Бомбили ли Моршанск в сорок втором — не помню. Что-то такое было по Тамбовской, налёты на узлы, на депо, а когда и куда — не знаю и не вспомню, сколько ни лезь.
Как звали прабабушку дома, при мне, за столом — я не вспомнил тоже. Я её звал бабушкой, все её звали бабушкой.
Второе письмо он написал на другой день, на полевую почту, ту, старую, с июльского конверта.
— Дойдёт?
— Может, и дойдёт.
— Ты не подслащивай.
— Я и не подслащиваю. Госпитали ходят, номера тянутся за ними. Полгода могут искать, а могут за неделю.
Полина, проходя, притормозила у койки.
— На старый номер не рассчитывайте. Пишите домой, домой вернее. Дома всегда кто-то есть.
Она это сказала и уже на ходу оглянулась.
Повязку с лица ему сняли двенадцатого. Не всю — оставили на подбородке и на шее, где было хуже всего, а верх открыли. Гуляева работала долго, отмачивала, снимала слоями, и Полина стояла рядом с тазом. Ширму в тот раз не ставили, и половина палаты пялилась, а вторая половина старательно смотрела в потолок.
Веки ему сберегли, это была правда. Глаза он открыл сразу и сразу же зажмурился от света, и тётя Груша задёрнула окно простынёй.
Лицо у него стало розовое, глянцевое, натянутое. Кожа шла складками не там, где положено ей идти, брови сошли начисто, и правая половина была хуже левой — там держалось что-то тёмное, коркой, под самой скулой.
Он это всё видеть не мог. Он видел палату, доску с дробями в рамочке и меня.
— Зеркало есть?
— Нету, — отрезала Гуляева, не оборачиваясь.
— Врёте.
— Есть. Не дам. Через месяц дам, тогда и гляди, а сейчас ты увидишь не лицо, а работу, которая наполовину сделана. — Она сгребла в таз бинты. — Соколов, ты у нас говорун. Объясни ему.
И ушла.
Пётр повернулся ко мне. Смотреть ему было неудобно, он щурился и держал голову чуть набок.

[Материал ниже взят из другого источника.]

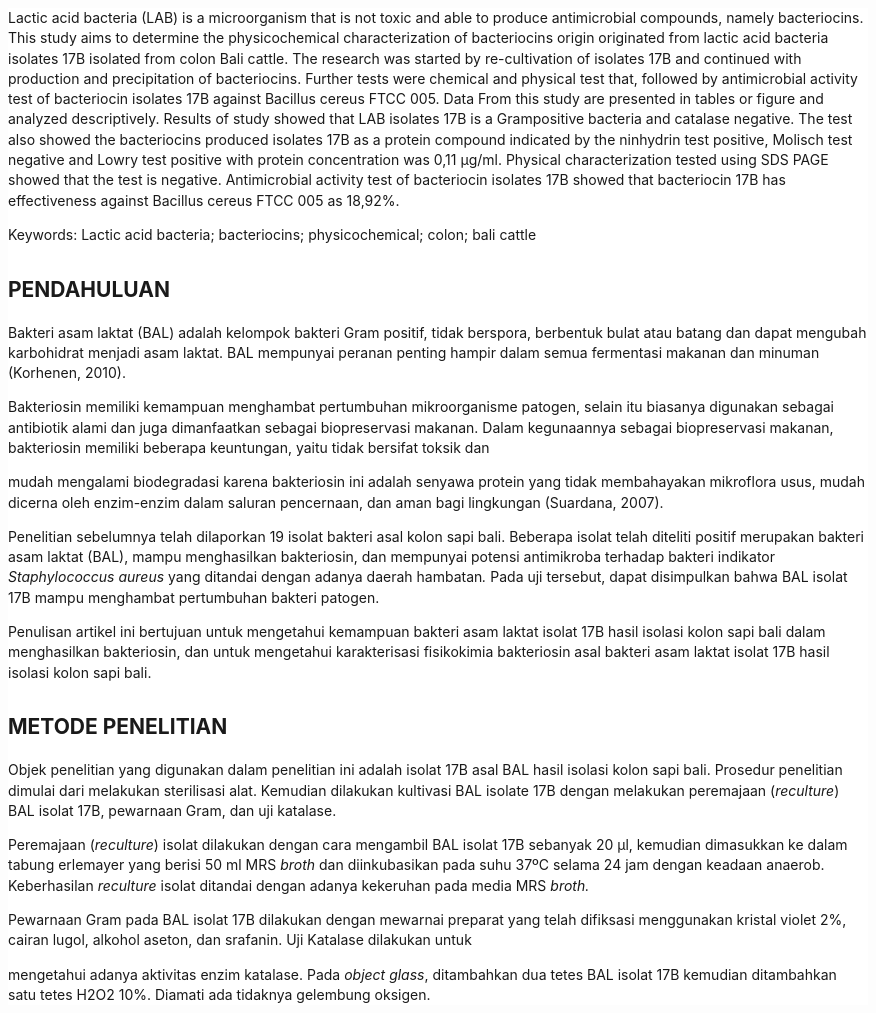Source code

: <p><span class="font3">Lactic acid bacteria (LAB) is a microorganism that is not toxic and able to produce antimicrobial compounds, namely bacteriocins. This study aims to determine the physicochemical characterization of bacteriocins origin originated from lactic acid bacteria isolates 17B isolated from colon Bali cattle. The research was started by re-cultivation of isolates 17B and continued with production and precipitation of bacteriocins. Further tests were chemical and physical test that, followed by antimicrobial activity test of bacteriocin isolates 17B against Bacillus cereus FTCC 005. Data From this study are presented in tables or figure and analyzed descriptively. Results of study showed that LAB isolates 17B is a Grampositive bacteria and catalase negative. The test also showed the bacteriocins produced isolates 17B as a protein compound indicated by the ninhydrin test positive, Molisch test negative and Lowry test positive with protein concentration was 0,11 µg/ml. Physical characterization tested using SDS PAGE showed that the test is negative. Antimicrobial activity test of bacteriocin isolates 17B showed that bacteriocin 17B has effectiveness against Bacillus cereus FTCC 005 as 18,92%.</span></p>
<p><span class="font3">Keywords: Lactic acid bacteria; bacteriocins; physicochemical; colon; bali cattle</span></p>
<h2><a name="bookmark6"></a><span class="font4" style="font-weight:bold;"><a name="bookmark7"></a>PENDAHULUAN</span></h2>
<p><span class="font4">Bakteri asam laktat (BAL) adalah kelompok bakteri Gram positif, tidak berspora, berbentuk bulat atau batang dan dapat mengubah karbohidrat menjadi asam laktat. BAL mempunyai peranan penting hampir dalam semua fermentasi makanan dan minuman (Korhenen, 2010).</span></p>
<p><span class="font4">Bakteriosin memiliki kemampuan menghambat pertumbuhan mikroorganisme patogen, selain itu biasanya digunakan sebagai antibiotik alami dan juga dimanfaatkan sebagai biopreservasi makanan. Dalam kegunaannya sebagai biopreservasi makanan, bakteriosin memiliki beberapa keuntungan, yaitu tidak bersifat toksik dan</span></p>
<p><span class="font4">mudah mengalami biodegradasi karena bakteriosin ini adalah senyawa protein yang tidak membahayakan mikroflora usus, mudah dicerna oleh enzim-enzim dalam saluran pencernaan, dan aman bagi lingkungan (Suardana, 2007).</span></p>
<p><span class="font4">Penelitian sebelumnya telah dilaporkan 19 isolat bakteri asal kolon sapi bali. Beberapa isolat telah diteliti positif merupakan bakteri asam laktat (BAL), mampu menghasilkan bakteriosin, dan mempunyai potensi antimikroba terhadap bakteri indikator </span><span class="font4" style="font-style:italic;">Staphylococcus aureus </span><span class="font4">yang ditandai dengan adanya daerah hambatan</span><span class="font4" style="font-style:italic;">.</span><span class="font4"> Pada uji tersebut, dapat disimpulkan bahwa BAL isolat 17B mampu menghambat pertumbuhan bakteri patogen.</span></p>
<p><span class="font4">Penulisan artikel ini bertujuan untuk mengetahui kemampuan bakteri asam laktat isolat 17B hasil isolasi kolon sapi bali dalam menghasilkan bakteriosin, dan untuk mengetahui karakterisasi fisikokimia bakteriosin asal bakteri asam laktat isolat 17B hasil isolasi kolon sapi bali.</span></p>
<h2><a name="bookmark8"></a><span class="font4" style="font-weight:bold;"><a name="bookmark9"></a>METODE PENELITIAN</span></h2>
<p><span class="font4">Objek penelitian yang digunakan dalam penelitian ini adalah isolat 17B asal BAL hasil isolasi kolon sapi bali. Prosedur penelitian dimulai dari melakukan sterilisasi alat. Kemudian dilakukan kultivasi BAL isolate 17B dengan melakukan peremajaan (</span><span class="font4" style="font-style:italic;">reculture</span><span class="font4">) BAL isolat 17B, pewarnaan Gram, dan uji katalase.</span></p>
<p><span class="font4">Peremajaan (</span><span class="font4" style="font-style:italic;">reculture</span><span class="font4">) isolat dilakukan dengan cara mengambil BAL isolat 17B sebanyak 20 µl, kemudian dimasukkan ke dalam tabung erlemayer yang berisi 50 ml MRS </span><span class="font4" style="font-style:italic;">broth</span><span class="font4"> dan diinkubasikan pada suhu 37ºC selama 24 jam dengan keadaan anaerob. Keberhasilan </span><span class="font4" style="font-style:italic;">reculture</span><span class="font4"> isolat ditandai dengan adanya kekeruhan pada media MRS </span><span class="font4" style="font-style:italic;">broth.</span></p>
<p><span class="font4">Pewarnaan Gram pada BAL isolat 17B dilakukan dengan mewarnai preparat yang telah difiksasi menggunakan kristal violet 2%, cairan lugol, alkohol aseton, dan srafanin. Uji Katalase dilakukan untuk</span></p>
<p><span class="font4">mengetahui adanya aktivitas enzim katalase. Pada </span><span class="font4" style="font-style:italic;">object glass</span><span class="font4">, ditambahkan dua tetes BAL isolat 17B kemudian ditambahkan satu tetes H</span><span class="font1">2</span><span class="font4">O</span><span class="font1">2 </span><span class="font4">10%. Diamati ada tidaknya gelembung oksigen.</span></p>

— Ты гляди прямо и говори прямо.
— Гляжу.
— Плохо?
— Очень плохо, — я сел на табурет. — Правая скула хуже всего, там ещё тёмное. Бровей нет. Кожа розовая, блестит, к уху тянет. Нос целый. Губа справа подтянута, оттого улыбка будет кривая. Веки целы, и это главное, потому что с веками сюда привозят таких, кому глаза уже не спасти.
Он слушал, не перебивая.
— Ещё?
— Через полгода будет вдвое лучше, чем сейчас. Через год ещё лучше. Оно долго доходит, у меня своё вон сколько тянуло.
— Ты будто наперёд знаешь.
У меня внутри на секунду стало очень пусто.
— Знаю, — я потрогал свой рубец, тот самый, поперёк всего. — Я своё с лета ношу. Оно тоже было красное и толстое, а теперь белеет.
— А-а. — Пётр опять сощурился на меня, теперь уже разглядывая. — Тебя криво зашили.
— Так это наспех наспех.
— Ну вот. — Он попробовал усмехнуться и поморщился, потому что кожа не пустила. — Значит, теперь нас двое таких. На пару и будем ходить, пугать народ.
Про пару он это ввернул нарочно. Я сделал вид, что не заметил.